Section 6. The Executive Committee consists of four members, including the President, President-Elect, Immediate Past President and Secretary-Treasurer. The Executive Committee shall have the power to act between meetings with respect to matters: (a) when action is required and the exigencies of the situation will not permit a delay until the next meeting of the Chapter or until a mail ballot can be taken; or (b) when the degree of confidentiality is so great as to require consideration by a smaller group; or (c) when the President requires an advise-and-consent service. It shall be the duty of the Executive Committee to assist the President by giving preliminary consideration to matters which do not come within the purview of other committees or where time does not permit referral to the otherwise appropriate committee.

Section 7. The President of the Chapter is ex-officio a member of each Committee, with vote, except the Nominations Committee.


Section 1. The Chapter will send not more than three members to the Assembly of Delegates at least once in three years, in conformance with Article II-2-C of the Constitution of the Society and Bylaw III-1-B of the Society. Delegates will be active members, not excluding officers, appointed by the President.


Section 1. The Chapter shall hold at least four regular meetings each year, at times and places designated by the Executive Committee.

Section 2. Special meetings of the Chapter may be called by the Executive Committee, or at the written request of 25 members of the Chapter or one-fourth of the membership, whichever number is smaller.
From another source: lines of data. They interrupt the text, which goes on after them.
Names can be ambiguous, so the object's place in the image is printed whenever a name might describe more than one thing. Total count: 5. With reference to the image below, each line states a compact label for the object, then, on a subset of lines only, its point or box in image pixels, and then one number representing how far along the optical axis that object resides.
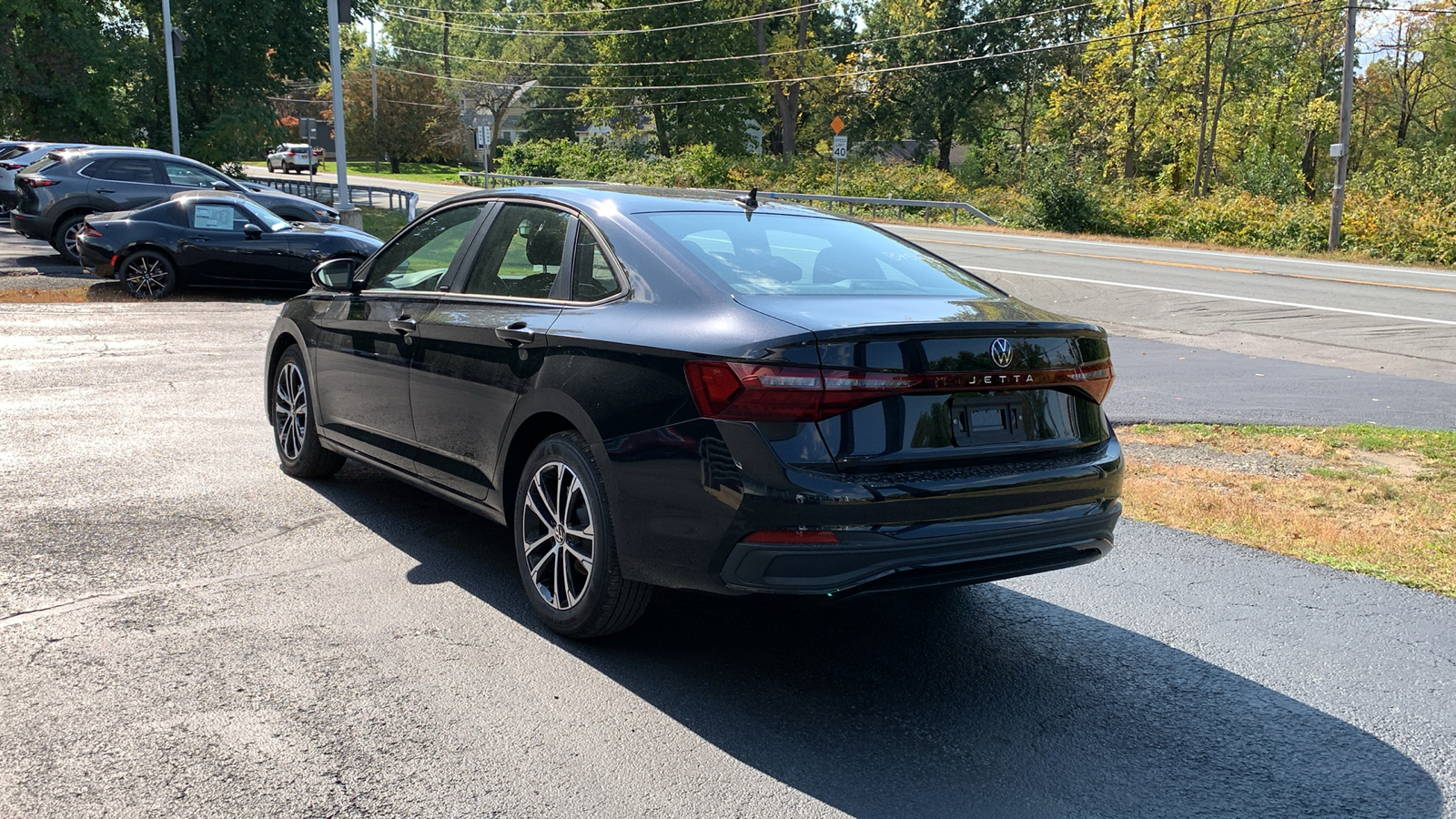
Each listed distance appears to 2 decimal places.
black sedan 3.70
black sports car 15.07
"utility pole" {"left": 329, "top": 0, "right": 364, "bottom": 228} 22.34
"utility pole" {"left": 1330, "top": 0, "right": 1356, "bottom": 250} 30.25
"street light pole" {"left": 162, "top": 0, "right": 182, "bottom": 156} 33.38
The notices of special meetings shall state the exact nature of the business to be transacted and no other business shall be carried on at such meetings.

Section 3. A quorum for the transaction of business at any meeting of the Chapter shall consist of 15 members or one-fourth of the membership whichever number is larger.

Section 4. Each Committee shall meet at the call of its Chair or Convener, with due advance notice being given to the Members of the Committee.

Section 5. A majority of the members of a given Committee shall constitute a quorum for the transaction of business, with approval of any action or motion requiring the assent of a majority of all members of the Committee, present or not.

Section 6. Robert’s Rules of Order, Revised, shall govern the conduct of all meetings, except where superseded by the Bylaws of the Chapter or the Constitution and By-laws of the Society.


Section 1. Regular national dues are billed directly to, and collected from, each Member and Associate Member of the Chapter by the Society (at National Headquarters). A percentage of the national dues which is determined by vote of the Assembly of Delegates is returned directly to the Chapter as local support.

Section 2. On recommendation of the Executive Committee, and approval of the Chapter at a proper meeting, additional local dues may be levied to be billed and collected locally by the Secretary-Treasurer, or, preferably, billed and collected by the Society (at National Headquarters) for return to the Chapter.

Section 3. Any inactive (non dues-paying) member of the Society may become active by simply paying the current year’s dues.


These Bylaws may be amended by a two-thirds vote of the Members present at a proper meeting of the Chapter, provided each such amendment has been approved by the Executive Committee and made known in writing to all Members of the Chapter at least one month preceding the meeting at which the amendments are to be voted upon.


Upon dissolution of the Chapter, any assets remaining thereafter shall be conveyed to Sigma Xi, The Scientific Research Society of North America, Incorporated, or to another existing organization dedicated to a similar object, provided such other organization is tax-exempt under Section 501 © of the U. S. Internal Revenue Code of 1954 as amended.